Two days ago came the turning point that sent Zelensky into a rage: the Minister of Economy Robert Habeck, leader of the Greens, requested and obtained the return of the turbine from Canada to Germany, giving clear signs of wanting to send it back to Russia. “If there is a legal problem for Canada, I ask that the turbine be shipped not to Russia but to us. We are forced to ask with a heavy heart - said Habeck -. We need the capabilities of Nord Stream to fill the gas storages ».
And if this is not setting the stage for a sanction violation, with Berlin attempting to bow to Moscow’s blackmail on energy, then it closely resembles us .
The Jerusalem Post: Ukraine wants Iron Dome sale from Israel, blasts anti-tank missile refusal.
______________________
🇮🇱🇺🇦Reznikov said that the Iron Dome missile defense system is only good against “rockets from the garage.”
The complex was “rejected” by the Minister of Defense of Ukraine during an interview with Forbes.
“It was created against slow missiles flying at low altitudes, made, in fact, in garages,” he told reporters.
Actually, no one was going to give away or even sell the “Iron Dome” to Kyiv.
This was previously announced to the Ambassador of Ukraine to Israel Yevgeny Korneichuk.
By the way, in response, he demanded (yes, he demanded) from Israel “to leave the comfort zone and finally choose a side.”
Israel knows if they send their weapons to Ukraine, they might as well just hand them over to Russia and Iran, so they can be back-engineered to allow countermeasures, making them to become next to useless in the battlefield.
Israel also has no love of the Neocons, as they also demand ‘land for peace’ there in a way that will leave Israel defenseless.
So, given both of the above, Israel is not going to let go of their expensively developed weapons.
The size of the Russian economy is a fact that is meaningless - they can win by not playing. Meaning if the sanctions are irrelevant because the average Russian can still eat, drive, and watch TV, the Russians win. Keeping in mind Russia still gets plenty of technology/chemicals via Chinese imports in return for oil and gas.
Think about this - if you have a farm and the technology to make biodiesel and do metal working on hand, so you can feed your family, heat the house, and drive your tractor, do you really care that Amazon won’t deliver your box of French wine and Swiss chocolate? Nope.
A lot of folks on FR need to learn about the value of negotiating position - Pres Trump knew a LOT about it and kept us safe because he did.

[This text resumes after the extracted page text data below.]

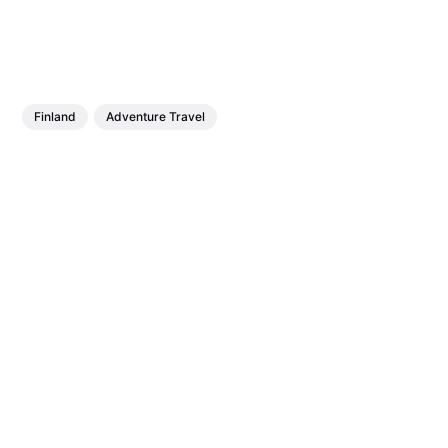
Finland
Adventure Travel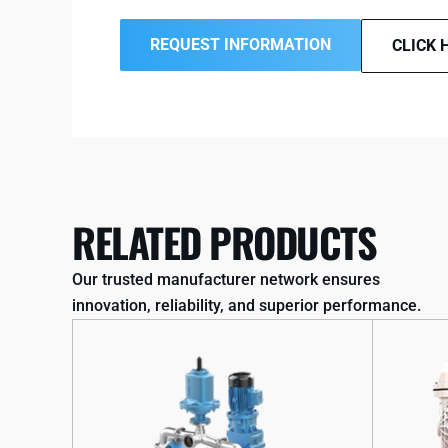
REQUEST INFORMATION
CLICK 
RELATED PRODUCTS
Our trusted manufacturer network ensures
innovation, reliability, and superior performance.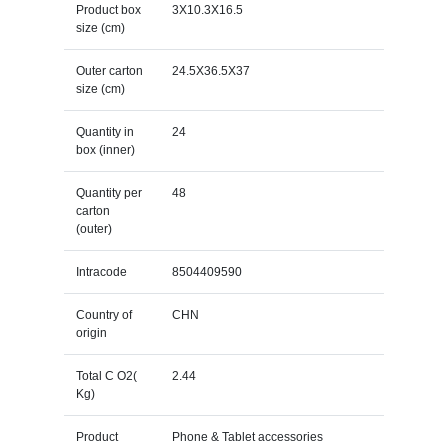
Product box
3X10.3X16.5
size (cm)
Outer carton
24.5X36.5X37
size (cm)
Quantity in
24
box (inner)
Quantity per
48
carton
(outer)
Intracode
8504409590
Country of
CHN
origin
Total C O2(
2.44
Kg)
Product
Phone & Tablet accessories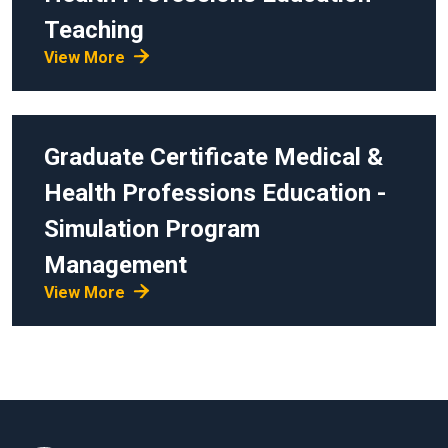
Teaching
View More
Graduate Certificate
Medical &
Health Professions Education -
Simulation Program
Management
View More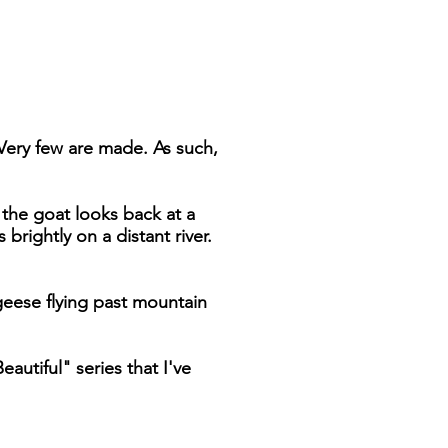
 Very few are made. As such,
d the goat looks back at a
brightly on a distant river.
geese flying past mountain
autiful" series that I've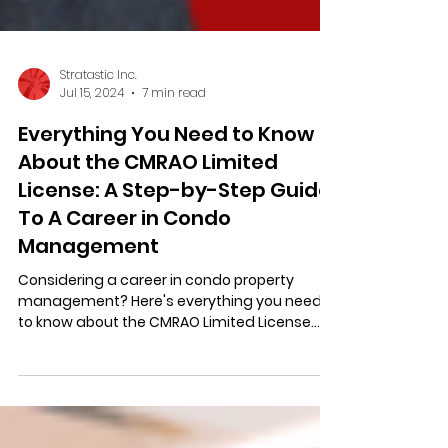
Stratastic Inc.
Jul 15, 2024
7 min read
Everything You Need to Know
About the CMRAO Limited
License: A Step-by-Step Guide
To A Career in Condo
Management
Considering a career in condo property
management? Here's everything you need
to know about the CMRAO Limited License
(guide + checklist)!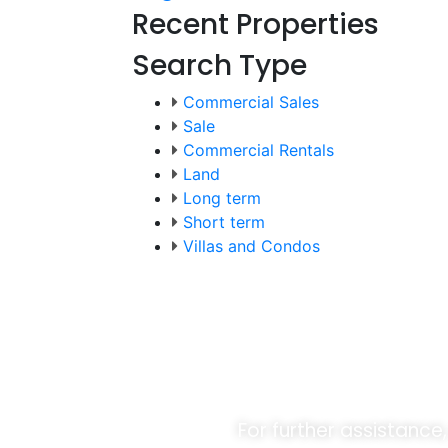
Recent Properties
Search Type
Commercial Sales
Sale
Commercial Rentals
Land
Long term
Short term
Villas and Condos
Unlock O
For further assistance,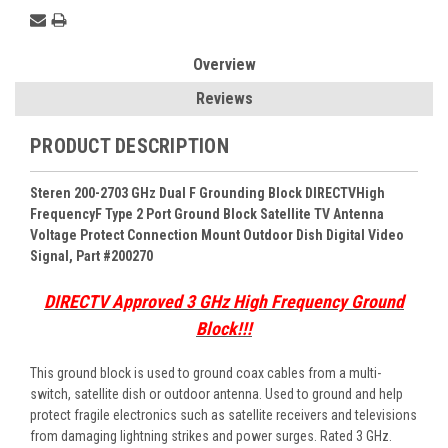
Overview
Reviews
PRODUCT DESCRIPTION
Steren 200-2703 GHz Dual F Grounding Block DIRECTVHigh
Frequency
F Type 2 Port Ground Block Satellite TV Antenna
Voltage Protect Connection Mount Outdoor Dish Digital Video
Signal, Part #200270
DIRECTV Approved 3 GHz High Frequency Ground
Block!!!
This ground block is used to ground coax cables from a multi-
switch, satellite dish or outdoor antenna. Used to ground and help
protect fragile electronics such as satellite receivers and televisions
from damaging lightning strikes and power surges. Rated 3 GHz.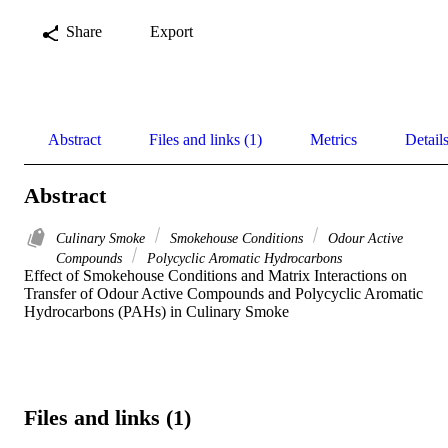
Share
Export
Abstract
Files and links (1)
Metrics
Detail
Abstract
Culinary Smoke
Smokehouse Conditions
Odour Active
Compounds
Polycyclic Aromatic Hydrocarbons
Effect of Smokehouse Conditions and Matrix Interactions on 
Transfer of Odour Active Compounds and Polycyclic Aromatic 
Hydrocarbons (PAHs) in Culinary Smoke
Files and links (1)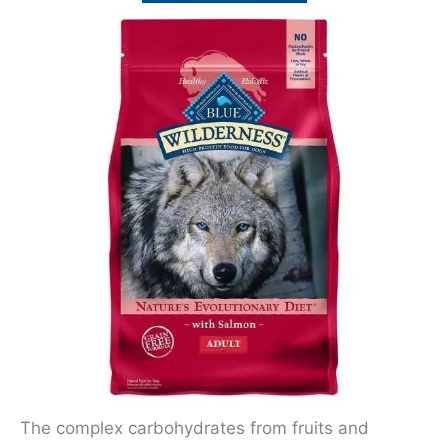
The complex carbohydrates from fruits and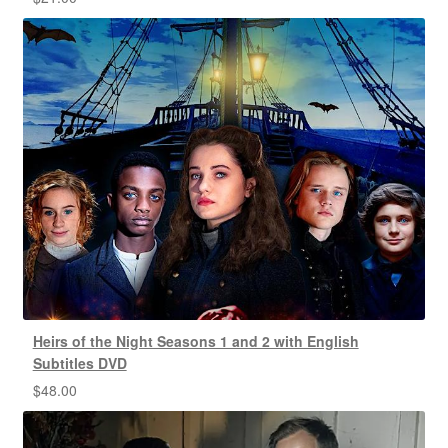
Heirs of the Night Seasons 1 and 2 with English
Subtitles DVD
$
48.00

My personal assessment - based upon 23 years of repeated lengthy visits to Ukraine and Russia, numerous intimate contacts with Russians, and continuing communications with Russians in Russia - is that the sanctions are working.
Big-city Russians are not to be compared with starving-but-compliant North Koreans. The unrest among the civilian population is growing.
Regards,
one option to continue the sanction regime and escalate further would be to keep pushing russia until it provokes a response that provides the excuse for going to fully open direct war (not that we aren’t now unofficially in a limited way, and apparently bragging about it)
done right, it could solve the pesky election problem in november too. I suspect that is a central factor in timing, actually.